◆ **Task**:
From the data below, pull out every line that contains the string "Senhora".

◆ **Input**:

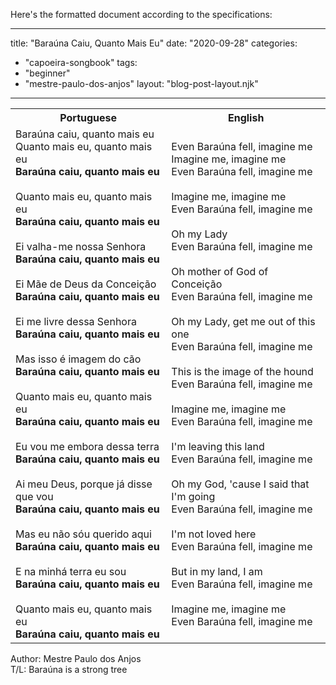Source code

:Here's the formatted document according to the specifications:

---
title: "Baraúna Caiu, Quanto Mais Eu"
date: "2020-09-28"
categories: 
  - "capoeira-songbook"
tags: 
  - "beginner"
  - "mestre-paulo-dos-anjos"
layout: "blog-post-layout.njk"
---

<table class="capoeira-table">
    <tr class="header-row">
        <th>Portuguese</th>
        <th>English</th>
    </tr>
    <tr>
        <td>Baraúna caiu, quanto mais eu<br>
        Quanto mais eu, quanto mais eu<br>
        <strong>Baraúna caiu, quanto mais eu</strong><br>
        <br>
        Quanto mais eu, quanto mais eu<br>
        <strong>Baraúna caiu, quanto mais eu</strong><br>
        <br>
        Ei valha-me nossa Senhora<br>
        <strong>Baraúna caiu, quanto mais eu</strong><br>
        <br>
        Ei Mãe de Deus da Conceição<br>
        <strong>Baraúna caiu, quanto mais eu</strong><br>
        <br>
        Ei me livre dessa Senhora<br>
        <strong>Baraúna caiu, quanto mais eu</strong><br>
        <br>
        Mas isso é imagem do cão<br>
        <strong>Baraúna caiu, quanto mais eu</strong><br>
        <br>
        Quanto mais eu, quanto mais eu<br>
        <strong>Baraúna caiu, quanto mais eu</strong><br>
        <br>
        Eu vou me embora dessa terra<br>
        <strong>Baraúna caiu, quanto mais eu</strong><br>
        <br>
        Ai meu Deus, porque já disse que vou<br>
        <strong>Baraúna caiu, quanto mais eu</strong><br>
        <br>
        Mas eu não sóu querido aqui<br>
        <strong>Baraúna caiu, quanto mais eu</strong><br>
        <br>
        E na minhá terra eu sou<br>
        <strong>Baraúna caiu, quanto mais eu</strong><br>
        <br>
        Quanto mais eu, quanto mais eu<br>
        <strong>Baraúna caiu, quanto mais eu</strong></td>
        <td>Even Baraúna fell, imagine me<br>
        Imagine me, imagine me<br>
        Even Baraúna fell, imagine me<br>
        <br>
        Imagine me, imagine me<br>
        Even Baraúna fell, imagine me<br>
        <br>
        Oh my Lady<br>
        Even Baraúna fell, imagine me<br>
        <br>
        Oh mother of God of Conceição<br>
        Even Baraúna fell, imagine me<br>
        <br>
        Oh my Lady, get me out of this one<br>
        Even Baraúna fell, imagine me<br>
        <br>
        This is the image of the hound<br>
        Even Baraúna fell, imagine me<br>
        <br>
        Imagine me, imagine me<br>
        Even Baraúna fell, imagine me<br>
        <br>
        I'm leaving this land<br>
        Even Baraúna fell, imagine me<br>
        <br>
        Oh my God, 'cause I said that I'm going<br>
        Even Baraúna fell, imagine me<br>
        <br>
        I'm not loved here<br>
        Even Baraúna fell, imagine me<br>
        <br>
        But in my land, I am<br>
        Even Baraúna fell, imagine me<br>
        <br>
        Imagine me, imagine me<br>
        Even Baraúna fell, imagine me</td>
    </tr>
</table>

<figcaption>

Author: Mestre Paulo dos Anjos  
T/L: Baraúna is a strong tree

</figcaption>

◆ **Answer**:
        Ei valha-me nossa Senhora<br>
        Ei me livre dessa Senhora<br>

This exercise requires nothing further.